Placing Jackson within an American Gothic tradition that stretches back to Hawthorne and Poe, Franklin demonstrates how her unique contribution to this genre came from her focus on “domestic horror.” Almost two decades before The Feminine Mystique ignited the women’s movement, Jackson’ stories and nonfiction chronicles were already exploring the exploitation and the desperate isolation of women, particularly married women, in American society. Franklin’s portrait of Jackson gives us “a way of reading Jackson and her work that threads her into the weave of the world of words, as a writer and as a woman, rather than excludes her as an anomaly” (Neil Gaiman).

The increasingly prescient Jackson emerges as a ferociously talented, determined, and prodigiously creative writer in a time when it was unusual for a woman to have both a family and a profession. A mother of four and the wife of the prominent New Yorker critic and academic Stanley Edgar Hyman, Jackson lived a seemingly bucolic life in the New England town of North Bennington, Vermont. Yet, much like her stories, which channeled the occult while exploring the claustrophobia of marriage and motherhood, Jackson’s creative ascent was haunted by a darker side. As her career progressed, her marriage became more tenuous, her anxiety mounted, and she became addicted to amphetamines and tranquilizers. In sobering detail, Franklin insightfully examines the effects of Jackson’s California upbringing, in the shadow of a hypercritical mother, on her relationship with her husband, juxtaposing Hyman’s infidelities, domineering behavior, and professional jealousy with his unerring admiration for Jackson’s fiction, which he was convinced was among the most brilliant he had ever encountered.

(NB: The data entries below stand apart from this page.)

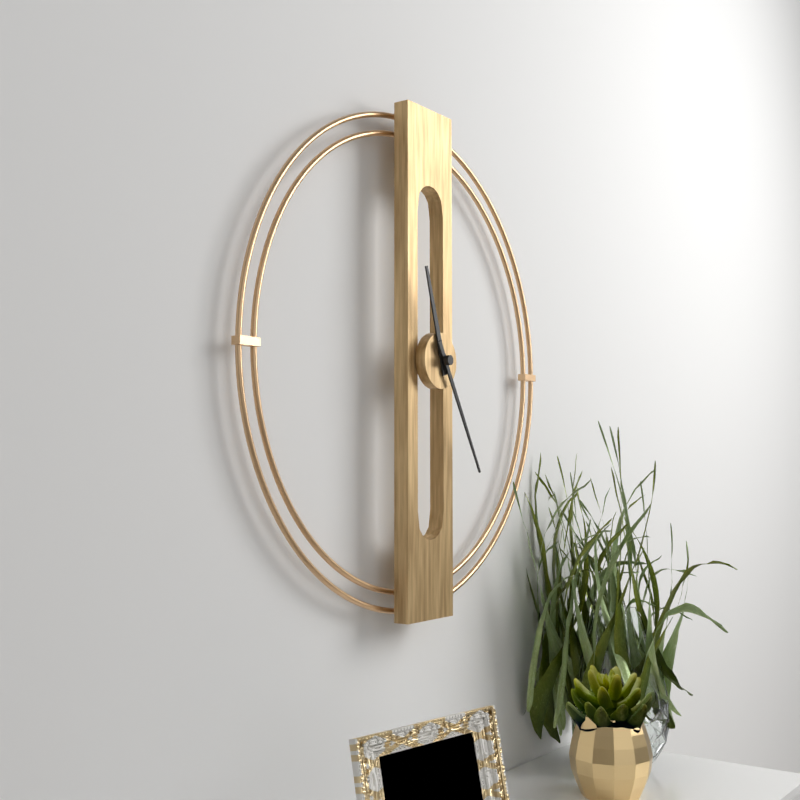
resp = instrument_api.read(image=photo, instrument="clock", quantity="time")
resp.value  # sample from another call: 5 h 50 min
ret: 11 h 25 min
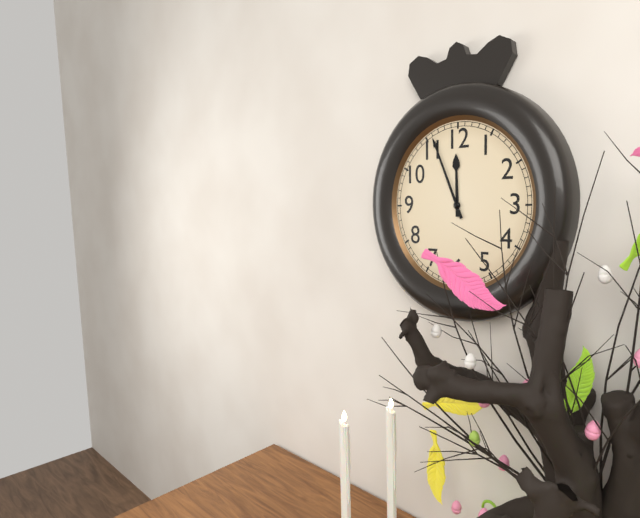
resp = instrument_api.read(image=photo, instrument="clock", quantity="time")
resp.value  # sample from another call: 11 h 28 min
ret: 11 h 56 min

Based on a wealth of previously undiscovered correspondence and dozens of new interviews, Shirley Jackson—an exploration of astonishing talent shaped by a damaging childhood and turbulent marriage—becomes the definitive biography of a generational avatar and an American literary giant.

My thoughts:
She kept it up until the end, sending her literary bombs unerringly to their targets, then standing back to watch them explode.

Ruth Franklin hit a home run for me with her comprehensive biography of the amazing Shirley Jackson. If you’re a fan of Shirley’s work, this is a must read. After reading this, I am more enamored with Shirley than I already was. She went against the grain in so many ways, and it was a pleasure to step into her world.

Franklin was granted access to many fascinating letters written by Shirley and her husband Stanley, which provided a truly intimate reading experience. Through the correspondence, we gain insight into their rocky marriage, as well as Shirley’s tenuous relationship with her mother, Geraldine. Reading this biography allows for a deeper understanding of many of Shirley’s works – whether it be humour or horror, Shirley wrote what she knew.

One of my favourite parts of the book comes in a discussion about Shirley’s humerous book about raising her children, Life Among the Savages. Franklin goes on to illustrate how much Shirley’s kids loved this book, displaying the book jacket in their kitchen and endearingly dubbing it Life Among the Cabbages.

Shirley was a woman who struggled greatly in her short life. She struggled with her relationships to her husband and mother, with her weight, financially, with household tasks, with her role was a working mother, and with her eventual agoraphobia. As a mother who works outside of the house in an anxiety ridden and fast paced world, I can relate to many of these challenges.

This is a detailed biography that does sway from the narrative at times, but I found all of those moments to be worthwhile. This book has a well deserved place alongside of Shirley’s on my shelves.